API portal, catalogue and policies

Assume I have N APIs

  • Weather API
  • Inventory API
  • … API

I have a single “master” policy that allows the keys to access to all the APIs.

I also have N sets of swagger documents describing the APIs.

However, I’ve noticed that each API catalogue entry requires their own policy, which would mean that I would need N policies, for all N API docs.

And the API key requested would be from the policy rather than the single master policy.

I am wondering are there plans to allow a single policy to be assigned to multiple catalogue entries and open API documentations.


Hi Bill

Are you using tyk on-prem, or Tyk Cloud/Hybrid?

Hi James:

It will be an on prem installation for a large telecom company with multiple business units/divisions.



Hi Bill

In Tyk, a policy comprises access control to 1 or more endpoints, and can be published, along with documentation to the developer portal.

For this reason you can also think of a policy as a “product” - a common use case is to “wrap together” multiple endpoints into a single policy, perhaps price endpoint, image endpoint, description endpoint, etc, all provided by different systems. That policy is then published to the portal, by default with a single swagger doc or similar, as “The Ecommerce API”, providing a simple facade to consumers. We prefer this abstraction, rather than exposing the various legacy systems and APIs you may have on a 1-to-1 basis.

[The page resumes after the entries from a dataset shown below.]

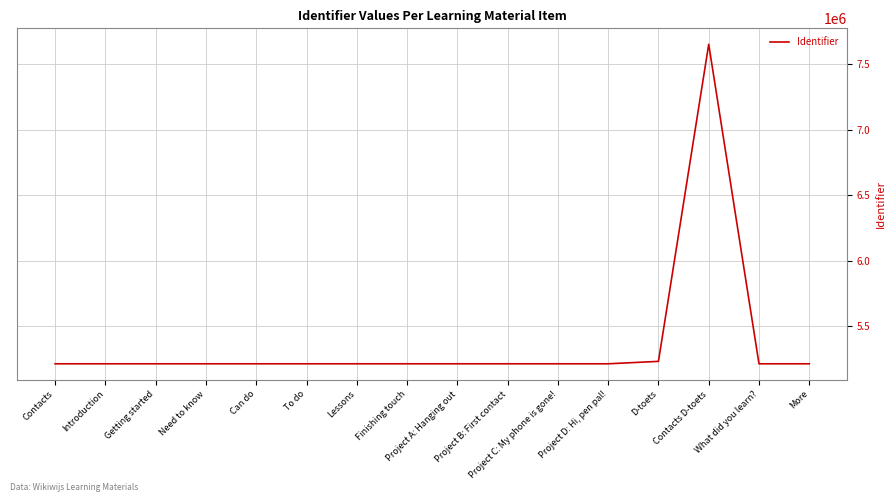

What is the approximate value at D-toets, to the nearest 100?

5233500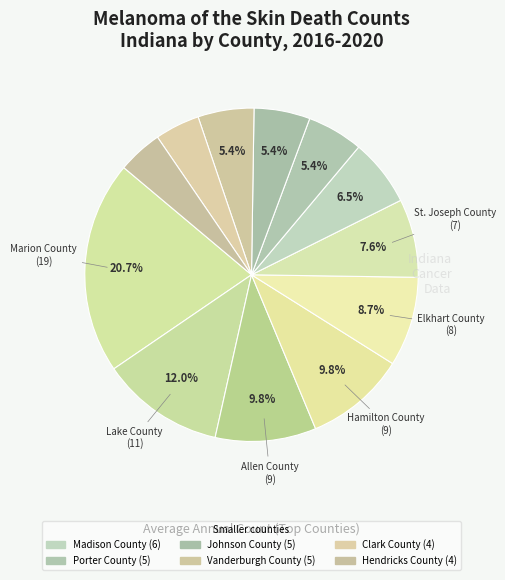

How many segments does this pie chart have?

12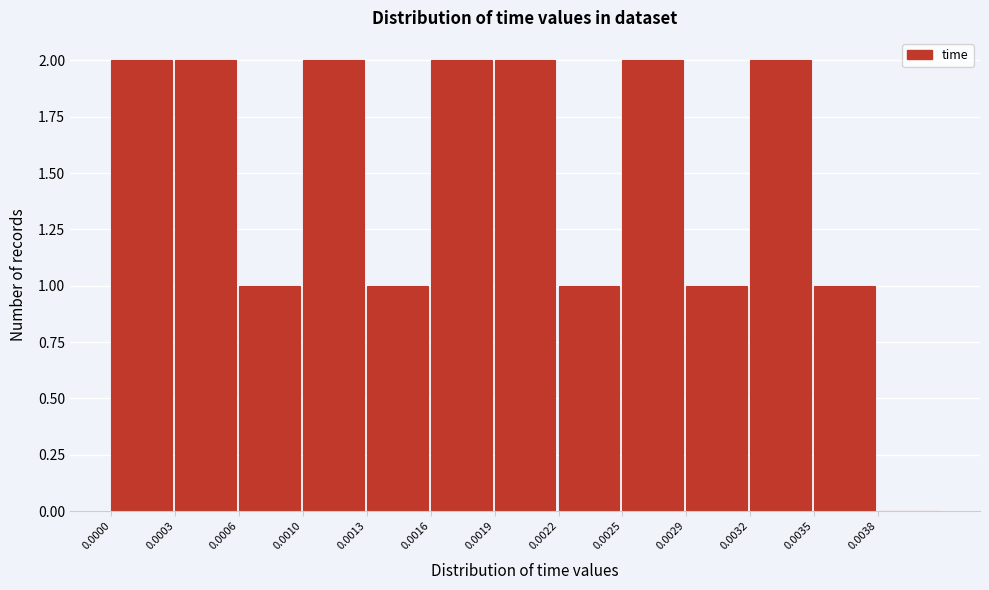

Reading right to left, transcribe all the data shown in this chart.

0.0038=0	0.0035=1	0.0032=2	0.0029=1	0.0025=2	0.0022=1	0.0019=2	0.0016=2	0.0013=1	0.0010=2	0.0006=1	0.0003=2	0.0000=2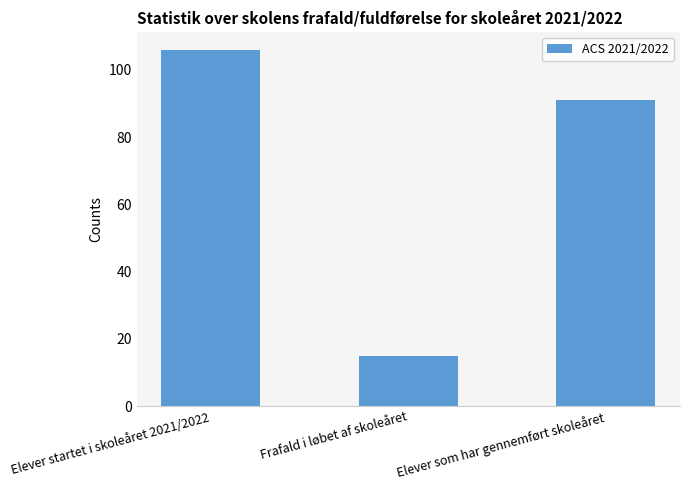

What is the label of the 3rd bar from the left?

Elever som har gennemført skoleåret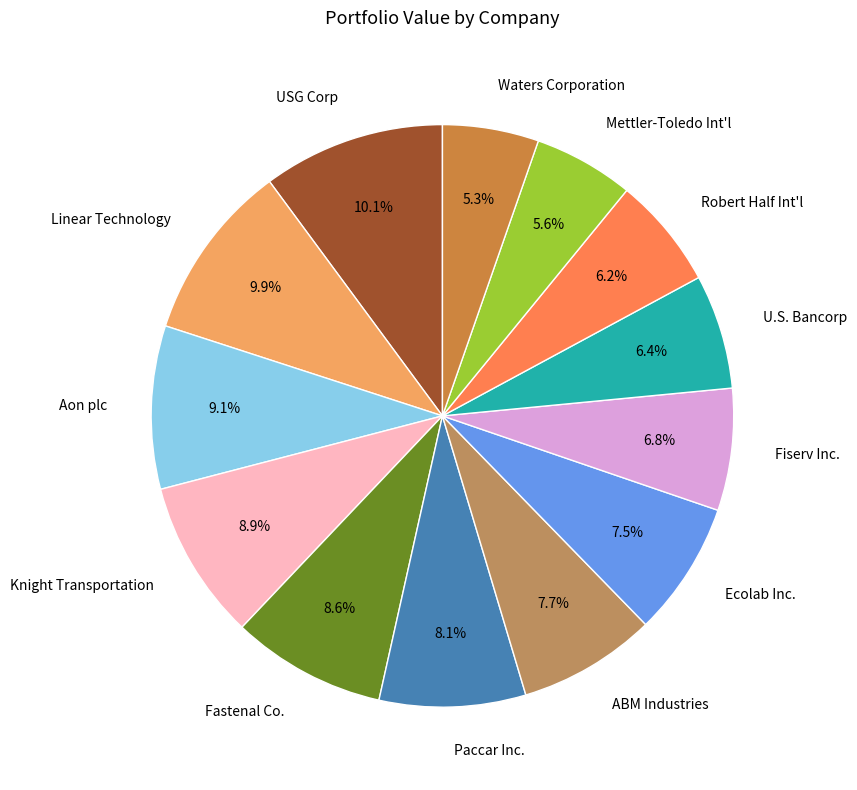

Combined, what portion of the pie is Paccar Inc. and Ecolab Inc.?

15.6%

With an on-prem install, you can adjust the portal templates (you have full acccess) or alternatively use the Portal APIs and simply add the portal signup/self-service functions to your preferred web-platform (Open source options I know of include a wordpress plugin, a custom ruby portal, etc)

I’m not sure I fully get your use case, but perhaps by customising the portal and considering the usage of policies in this way, you will be able to achieve what you require?